1945(昭和20)年6月 独立歩兵第591大隊に合流

 本隊の師団司令部があった曲江にようやく到着した(5月10日頃)。
 受領部隊に渡され、さらに広東省・南雄→福建省・南安→江西省・南康(なんこう)→かん州まで行軍。6月16日頃かん州で第5中隊に配属される。
 1200人の初年兵は戦闘もないのに150日、3,000キロ行軍のため体力が消耗。食料が枯渇しし、マラリヤ、風土病、栄養失調、自死、逃亡等の兵が続出し、400名になっていた。
 着いた時に、へとへとで歩くのはやっとで、こんなのでは戦争出来ないと言われた。肉や魚を食べろと言ってくれた。2週間食っては寝てを繰り返し、顔も膨らんで生き返った。初めて銃剣術の練習を仕込まれた。3週間たつと、駆け足もできるようになった。食べるものもどんどん食べられ体重が増加した。
########################################
■ やること
- A) 文書抜粋の「着いた時に、へとへとで」で始まる段落を、主な事実を残して箇条書きにまとめよ。
- B) 文書抜粋によれば、かん州で第5中隊に配属されたのはいつ頃か。
- C) 文書抜粋で、受領部隊に渡された後の行軍で通った地名を、書かれた順にすべて挙げよ。

■ 提供データ
########################################
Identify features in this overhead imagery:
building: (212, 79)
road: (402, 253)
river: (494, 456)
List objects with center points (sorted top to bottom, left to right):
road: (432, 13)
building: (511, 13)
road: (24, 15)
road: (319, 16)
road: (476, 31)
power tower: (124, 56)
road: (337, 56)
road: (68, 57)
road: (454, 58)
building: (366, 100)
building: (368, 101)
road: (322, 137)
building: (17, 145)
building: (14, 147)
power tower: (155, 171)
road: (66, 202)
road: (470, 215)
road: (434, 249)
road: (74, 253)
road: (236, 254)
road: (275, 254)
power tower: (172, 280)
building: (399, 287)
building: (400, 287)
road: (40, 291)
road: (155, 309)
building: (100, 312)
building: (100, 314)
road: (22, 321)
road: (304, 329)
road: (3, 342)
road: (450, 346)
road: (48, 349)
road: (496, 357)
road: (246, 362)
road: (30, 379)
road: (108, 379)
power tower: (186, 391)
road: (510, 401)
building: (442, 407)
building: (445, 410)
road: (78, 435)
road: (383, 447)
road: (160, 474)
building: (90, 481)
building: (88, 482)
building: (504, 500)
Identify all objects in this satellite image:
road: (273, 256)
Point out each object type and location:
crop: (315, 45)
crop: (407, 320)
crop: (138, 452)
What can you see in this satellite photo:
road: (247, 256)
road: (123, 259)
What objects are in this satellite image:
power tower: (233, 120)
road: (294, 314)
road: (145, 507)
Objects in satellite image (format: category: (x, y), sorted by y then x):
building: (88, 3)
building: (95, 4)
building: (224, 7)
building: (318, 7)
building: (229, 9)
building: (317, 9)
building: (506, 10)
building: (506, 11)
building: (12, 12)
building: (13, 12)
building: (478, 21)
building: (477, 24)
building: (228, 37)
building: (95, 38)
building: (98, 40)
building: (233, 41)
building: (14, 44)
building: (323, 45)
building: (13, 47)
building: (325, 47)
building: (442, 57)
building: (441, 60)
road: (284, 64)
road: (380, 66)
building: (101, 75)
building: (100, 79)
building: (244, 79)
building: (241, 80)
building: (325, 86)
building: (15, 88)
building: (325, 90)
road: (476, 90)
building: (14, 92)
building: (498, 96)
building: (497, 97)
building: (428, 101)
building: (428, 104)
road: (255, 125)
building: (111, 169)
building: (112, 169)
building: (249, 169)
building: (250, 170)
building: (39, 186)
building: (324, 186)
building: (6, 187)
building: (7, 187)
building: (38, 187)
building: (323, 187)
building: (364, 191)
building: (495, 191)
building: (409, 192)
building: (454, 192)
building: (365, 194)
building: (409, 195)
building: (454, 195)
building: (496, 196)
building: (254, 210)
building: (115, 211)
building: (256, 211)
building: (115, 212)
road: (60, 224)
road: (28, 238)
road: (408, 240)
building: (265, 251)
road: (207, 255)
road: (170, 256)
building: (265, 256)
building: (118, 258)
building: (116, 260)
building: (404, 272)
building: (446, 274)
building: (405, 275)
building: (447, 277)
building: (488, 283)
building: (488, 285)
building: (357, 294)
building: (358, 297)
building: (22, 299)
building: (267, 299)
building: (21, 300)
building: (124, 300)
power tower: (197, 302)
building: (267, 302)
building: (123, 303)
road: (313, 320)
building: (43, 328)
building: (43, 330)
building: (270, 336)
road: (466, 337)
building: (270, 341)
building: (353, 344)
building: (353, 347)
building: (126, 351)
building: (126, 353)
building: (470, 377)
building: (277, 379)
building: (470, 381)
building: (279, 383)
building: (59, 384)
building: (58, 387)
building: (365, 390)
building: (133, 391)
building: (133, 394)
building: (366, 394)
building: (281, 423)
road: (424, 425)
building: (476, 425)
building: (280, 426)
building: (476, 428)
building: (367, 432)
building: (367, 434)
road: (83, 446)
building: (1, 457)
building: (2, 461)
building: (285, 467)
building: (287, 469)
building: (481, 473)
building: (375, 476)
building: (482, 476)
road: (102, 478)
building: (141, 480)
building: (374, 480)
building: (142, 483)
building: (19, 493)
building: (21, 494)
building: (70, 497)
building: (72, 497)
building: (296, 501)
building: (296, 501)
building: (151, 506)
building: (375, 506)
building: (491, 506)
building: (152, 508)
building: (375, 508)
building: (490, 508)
########################################
■ 解答
- A)
- 到着時は疲れ切って歩くのがやっとで、これでは戦争できないと言われた
- 肉や魚を食べるよう言われた
- 2週間、食べては寝てを繰り返し、顔も膨らんで回復した
- 初めて銃剣術の練習を仕込まれた
- 3週間後には駆け足もできるようになり、体重も増えた

- B) 6月16日頃。

- C)
- 南雄（広東省）
- 南安（福建省）
- 南康（江西省）
- かん州